Frustrated little Johnny decides that the next Friday he would somehow answer the question and get a 3 day weekend.

So Thursday night Johnny takes 2 ping pong balls and paints them black. The next day he brings them to school in a paper bag. At the end of the day just when the teacher says, "Here's this week's question, " Johnny empties the bag to the floor sending the ping pong balls rolling to the front of the room. Because they are young kids who find any disruption of class amusing, the entire class starts laughing.

The teacher says, "ok, who's the comedian with the black balls?"

Immediately, little Johnny stands up and says, "Bill Cosby, see ya on Tuesday!"

Biology Class


In a biology class, the professor was discussing the high glucose levels found in semen. A female freshman raised her hand and asked, "If I understand, you're saying there is a lot of glucose, as in sugar, in semen?"

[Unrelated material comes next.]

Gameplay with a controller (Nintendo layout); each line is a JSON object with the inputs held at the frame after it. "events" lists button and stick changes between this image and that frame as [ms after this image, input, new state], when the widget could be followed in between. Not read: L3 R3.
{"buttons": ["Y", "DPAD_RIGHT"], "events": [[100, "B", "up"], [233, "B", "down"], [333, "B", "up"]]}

"That's correct," responded the professor, going on to add statistical info.

Raising her hand again, the girl asked, "Then why doesn't it taste sweet?"

After a stunned silence, the class burst out laughing, the poor girl's face turned bright red, and as she realized exactly what she had inadvertently said (or rather implied), she picked up her books without a word and walked out of class, never to return.

However, as she was going out the door, the Prof's reply was classic. Totally straight-faced he answered her question. "It doesn't taste sweet because the taste buds for sweetness are on the tip of your tongue and not the back of your throat.